花言葉〜青い春〜



「とりあえず時間切れなんだよね。」


伊勢谷はわざとらしく腕時計を直輝に見せつけた。時間は午後9時を過ぎたところだ。


「高校生は10時にはお家に帰らないと、補導対象になってくるからね。今から電車に乗ってもギリギリ10時に家に着くかどうかだし。」


「なんだよそれ。彼氏と一緒ならいいだろ。俺は未成年じゃないんだし。」


「残念だけど、保護者の方ならいいんだけど、彼氏なんて所詮は他人だからね。」


「……だいたいあんたが桜の学校の先生だって証拠はあんのかよ?」


伊勢谷は面倒くさい男だなと言いたげに、小さくため息をつくと財布から身分証明書を取り出した。


それは学校から配布されている社員証のようなカードで、本人の顔写真と学校名が記載されていた。
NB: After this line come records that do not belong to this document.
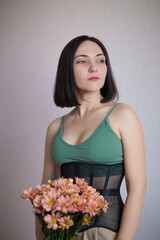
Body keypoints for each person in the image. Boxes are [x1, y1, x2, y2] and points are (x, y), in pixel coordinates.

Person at [35, 35, 147, 240]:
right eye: (82, 61)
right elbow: (44, 195)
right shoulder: (55, 128)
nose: (94, 67)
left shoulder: (123, 115)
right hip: (61, 233)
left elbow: (138, 188)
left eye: (100, 60)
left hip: (105, 233)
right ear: (67, 71)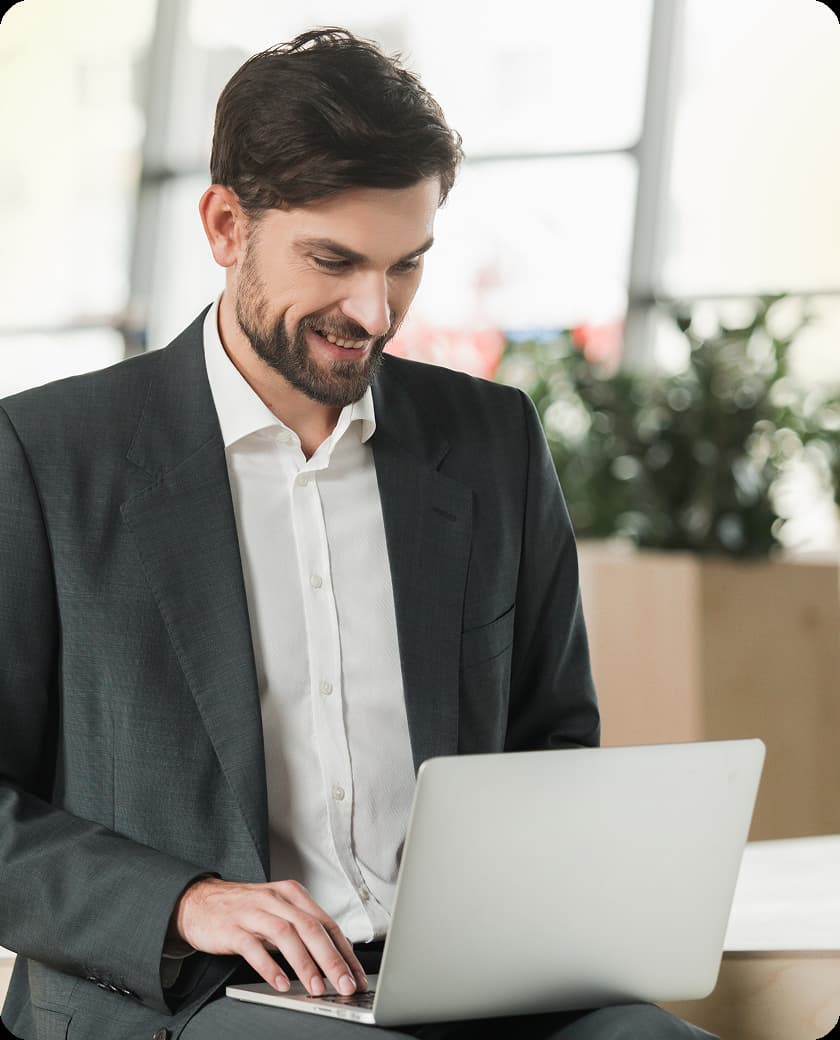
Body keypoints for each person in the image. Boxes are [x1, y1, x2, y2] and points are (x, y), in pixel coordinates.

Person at [0, 27, 716, 1040]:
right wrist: (184, 900)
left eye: (406, 266)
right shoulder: (45, 453)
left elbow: (553, 740)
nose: (374, 312)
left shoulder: (491, 442)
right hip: (190, 991)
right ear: (224, 225)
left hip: (473, 979)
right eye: (333, 260)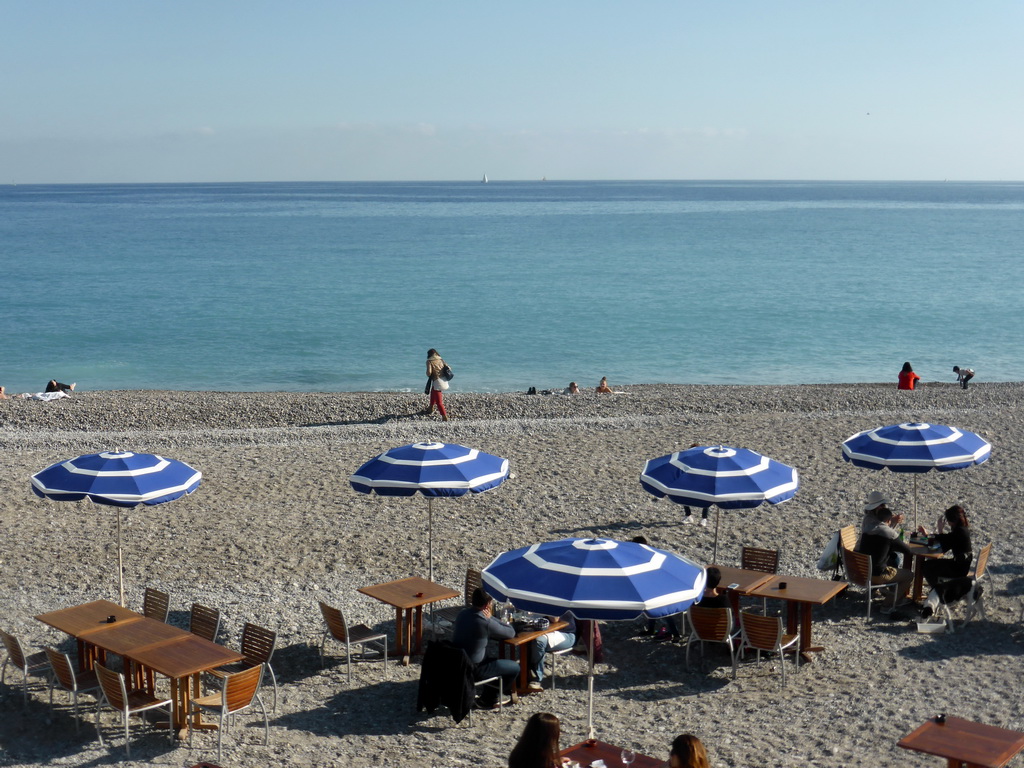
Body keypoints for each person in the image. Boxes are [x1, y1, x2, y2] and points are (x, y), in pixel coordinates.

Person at [452, 587, 519, 708]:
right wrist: (491, 617)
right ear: (488, 604)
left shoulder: (462, 614)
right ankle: (491, 698)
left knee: (492, 659)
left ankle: (490, 691)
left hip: (456, 664)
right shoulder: (484, 621)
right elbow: (510, 632)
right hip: (474, 668)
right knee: (514, 667)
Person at [856, 492, 914, 606]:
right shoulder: (874, 523)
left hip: (862, 566)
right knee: (908, 573)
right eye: (882, 505)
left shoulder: (870, 525)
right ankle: (889, 603)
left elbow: (882, 534)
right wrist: (892, 525)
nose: (884, 507)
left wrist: (892, 522)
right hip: (875, 571)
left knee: (894, 559)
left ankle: (889, 591)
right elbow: (907, 551)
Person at [922, 504, 973, 588]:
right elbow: (946, 542)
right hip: (962, 564)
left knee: (926, 567)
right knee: (930, 565)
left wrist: (932, 533)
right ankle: (939, 589)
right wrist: (939, 532)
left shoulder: (959, 532)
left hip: (959, 569)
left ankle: (938, 592)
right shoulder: (963, 528)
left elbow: (941, 546)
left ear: (952, 521)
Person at [527, 612, 576, 691]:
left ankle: (536, 678)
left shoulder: (558, 600)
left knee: (539, 642)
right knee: (526, 640)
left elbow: (555, 619)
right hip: (545, 630)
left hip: (566, 634)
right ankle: (523, 674)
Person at [424, 348, 449, 421]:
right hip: (444, 380)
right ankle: (430, 407)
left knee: (439, 402)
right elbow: (449, 368)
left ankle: (444, 416)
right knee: (433, 392)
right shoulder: (441, 359)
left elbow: (429, 373)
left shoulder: (429, 361)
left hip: (437, 382)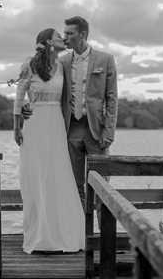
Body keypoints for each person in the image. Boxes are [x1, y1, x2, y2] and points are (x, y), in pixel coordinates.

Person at [14, 28, 85, 254]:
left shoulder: (63, 66)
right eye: (57, 37)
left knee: (58, 175)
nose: (62, 39)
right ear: (47, 42)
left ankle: (63, 231)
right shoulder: (30, 65)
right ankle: (39, 235)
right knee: (36, 175)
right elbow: (19, 95)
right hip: (34, 124)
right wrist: (17, 126)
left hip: (56, 124)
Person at [61, 16, 118, 223]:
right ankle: (81, 234)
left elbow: (112, 98)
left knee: (101, 183)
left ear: (82, 34)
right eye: (65, 33)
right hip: (71, 130)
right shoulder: (63, 61)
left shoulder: (105, 59)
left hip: (97, 130)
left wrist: (109, 131)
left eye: (69, 33)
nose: (65, 37)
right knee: (75, 185)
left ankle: (105, 236)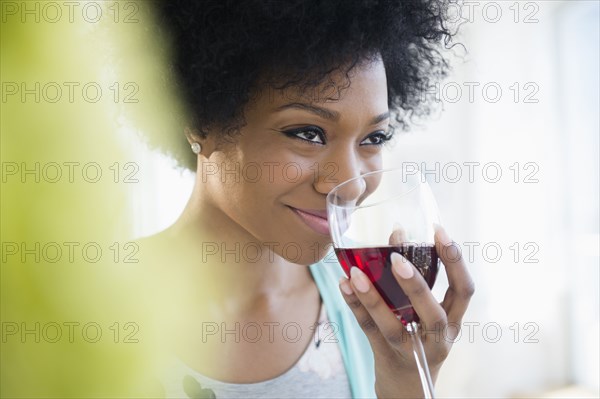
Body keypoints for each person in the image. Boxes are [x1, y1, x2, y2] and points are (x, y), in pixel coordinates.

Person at [140, 1, 475, 397]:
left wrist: (407, 382)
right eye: (307, 133)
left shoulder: (372, 313)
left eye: (374, 138)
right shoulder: (77, 309)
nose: (351, 185)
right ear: (201, 119)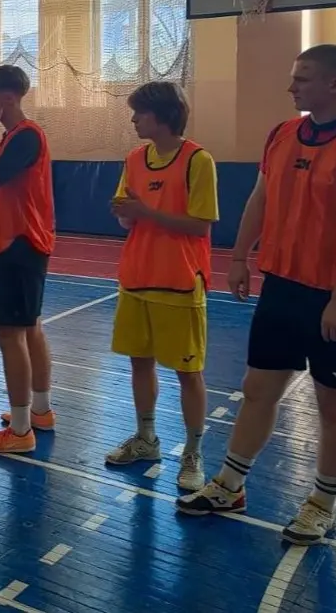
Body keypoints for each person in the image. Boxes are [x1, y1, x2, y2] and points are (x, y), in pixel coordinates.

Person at [178, 44, 336, 545]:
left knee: (334, 405)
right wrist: (240, 257)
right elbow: (260, 199)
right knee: (258, 389)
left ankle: (321, 504)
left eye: (302, 78)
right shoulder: (280, 135)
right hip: (281, 289)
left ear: (335, 84)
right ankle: (230, 485)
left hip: (333, 298)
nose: (291, 86)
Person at [105, 81, 216, 490]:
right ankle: (146, 438)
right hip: (136, 277)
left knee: (189, 372)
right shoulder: (135, 158)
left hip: (179, 282)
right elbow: (128, 218)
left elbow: (200, 225)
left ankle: (193, 452)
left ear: (163, 116)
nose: (134, 119)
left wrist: (145, 211)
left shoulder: (197, 160)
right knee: (140, 363)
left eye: (140, 112)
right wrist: (125, 213)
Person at [0, 65, 57, 454]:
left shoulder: (25, 136)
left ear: (6, 98)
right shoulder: (14, 138)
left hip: (23, 246)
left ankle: (21, 431)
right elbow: (8, 198)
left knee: (11, 334)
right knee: (30, 328)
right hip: (17, 243)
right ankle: (39, 410)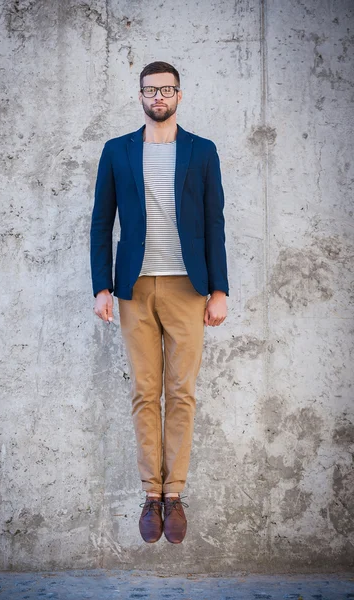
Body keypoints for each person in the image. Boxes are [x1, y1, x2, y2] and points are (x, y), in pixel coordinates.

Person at [90, 61, 229, 544]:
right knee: (146, 392)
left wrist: (220, 290)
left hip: (189, 288)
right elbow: (100, 222)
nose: (158, 97)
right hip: (134, 287)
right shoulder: (117, 151)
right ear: (141, 95)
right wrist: (101, 286)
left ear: (179, 95)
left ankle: (176, 493)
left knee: (182, 393)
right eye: (150, 90)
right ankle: (152, 494)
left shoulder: (202, 151)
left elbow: (215, 223)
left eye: (166, 89)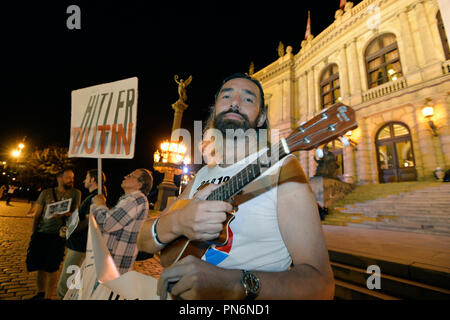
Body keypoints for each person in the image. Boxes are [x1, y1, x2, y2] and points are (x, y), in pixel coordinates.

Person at [137, 73, 335, 300]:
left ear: (260, 118)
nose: (235, 102)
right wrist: (179, 221)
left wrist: (233, 284)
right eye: (227, 96)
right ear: (215, 109)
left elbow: (322, 286)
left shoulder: (282, 168)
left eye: (248, 99)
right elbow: (143, 239)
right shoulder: (203, 173)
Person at [25, 169, 81, 300]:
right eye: (68, 178)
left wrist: (64, 214)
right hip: (42, 233)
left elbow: (76, 213)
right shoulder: (46, 193)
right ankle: (40, 293)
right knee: (39, 265)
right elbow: (38, 215)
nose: (71, 180)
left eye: (72, 178)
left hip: (58, 235)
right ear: (59, 178)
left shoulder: (75, 193)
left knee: (52, 267)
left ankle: (48, 297)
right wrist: (34, 233)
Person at [56, 169, 106, 299]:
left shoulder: (97, 196)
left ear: (93, 180)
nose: (84, 180)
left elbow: (90, 219)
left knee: (66, 286)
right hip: (80, 244)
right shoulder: (95, 195)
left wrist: (69, 231)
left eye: (86, 177)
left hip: (79, 246)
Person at [91, 168, 152, 275]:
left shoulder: (137, 199)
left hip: (114, 263)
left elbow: (107, 224)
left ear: (139, 184)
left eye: (130, 176)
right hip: (111, 260)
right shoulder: (129, 199)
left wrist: (99, 205)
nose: (125, 177)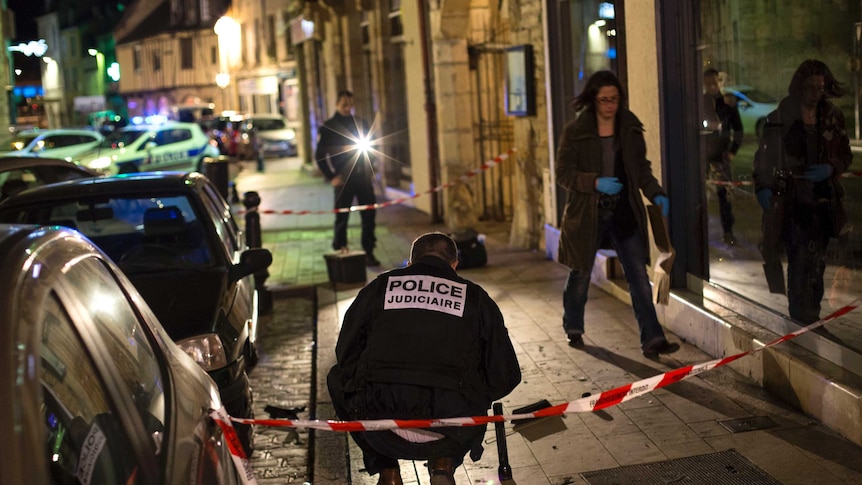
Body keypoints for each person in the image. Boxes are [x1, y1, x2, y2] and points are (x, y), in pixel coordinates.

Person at [327, 232, 521, 485]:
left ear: (410, 263)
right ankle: (443, 464)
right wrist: (474, 393)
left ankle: (387, 469)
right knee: (474, 392)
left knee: (335, 377)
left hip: (380, 426)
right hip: (453, 426)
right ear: (454, 265)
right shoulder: (475, 298)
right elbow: (505, 375)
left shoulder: (379, 288)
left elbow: (346, 353)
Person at [555, 70, 679, 358]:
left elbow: (641, 170)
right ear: (593, 100)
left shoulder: (630, 129)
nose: (610, 105)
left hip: (623, 211)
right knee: (581, 272)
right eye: (603, 100)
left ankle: (653, 339)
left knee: (637, 275)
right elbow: (564, 174)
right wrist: (595, 182)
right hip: (588, 213)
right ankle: (573, 325)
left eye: (614, 99)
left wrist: (656, 193)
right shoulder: (576, 131)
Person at [753, 59, 851, 324]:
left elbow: (845, 153)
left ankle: (812, 315)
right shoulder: (782, 116)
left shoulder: (831, 116)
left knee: (817, 262)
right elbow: (763, 157)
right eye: (810, 87)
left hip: (822, 200)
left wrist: (831, 168)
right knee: (798, 259)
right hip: (792, 200)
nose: (815, 93)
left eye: (820, 87)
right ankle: (799, 317)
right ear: (800, 87)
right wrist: (762, 186)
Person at [315, 90, 381, 266]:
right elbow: (320, 155)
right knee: (342, 216)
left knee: (368, 215)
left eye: (350, 104)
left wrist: (371, 167)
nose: (347, 108)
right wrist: (331, 177)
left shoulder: (360, 123)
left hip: (362, 177)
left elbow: (373, 146)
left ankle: (368, 251)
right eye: (344, 104)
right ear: (337, 104)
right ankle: (340, 251)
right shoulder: (329, 126)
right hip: (343, 178)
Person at [702, 68, 744, 245]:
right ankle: (700, 234)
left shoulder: (727, 104)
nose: (712, 86)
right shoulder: (700, 102)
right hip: (702, 157)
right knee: (700, 197)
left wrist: (732, 151)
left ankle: (728, 232)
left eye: (714, 82)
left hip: (721, 156)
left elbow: (738, 129)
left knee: (724, 196)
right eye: (708, 83)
完全に分が悪くなった直輝は、後ろに隠れる桜に矛先を変えた。


「桜、いいのかよ!このままで!」


「な、直輝、でもここで私が直輝と一緒になったら、学校の生徒指導に挙げられて、しばらく自宅謹慎になって、会えなくなっちゃうよ。」


桜は必死にバレないように言葉を選んで紡いだ。多分、伊勢谷が生徒指導に問題として挙げるわけはないだろう。


だって、彼がここにいるのも生徒の見回りのはずじゃないから。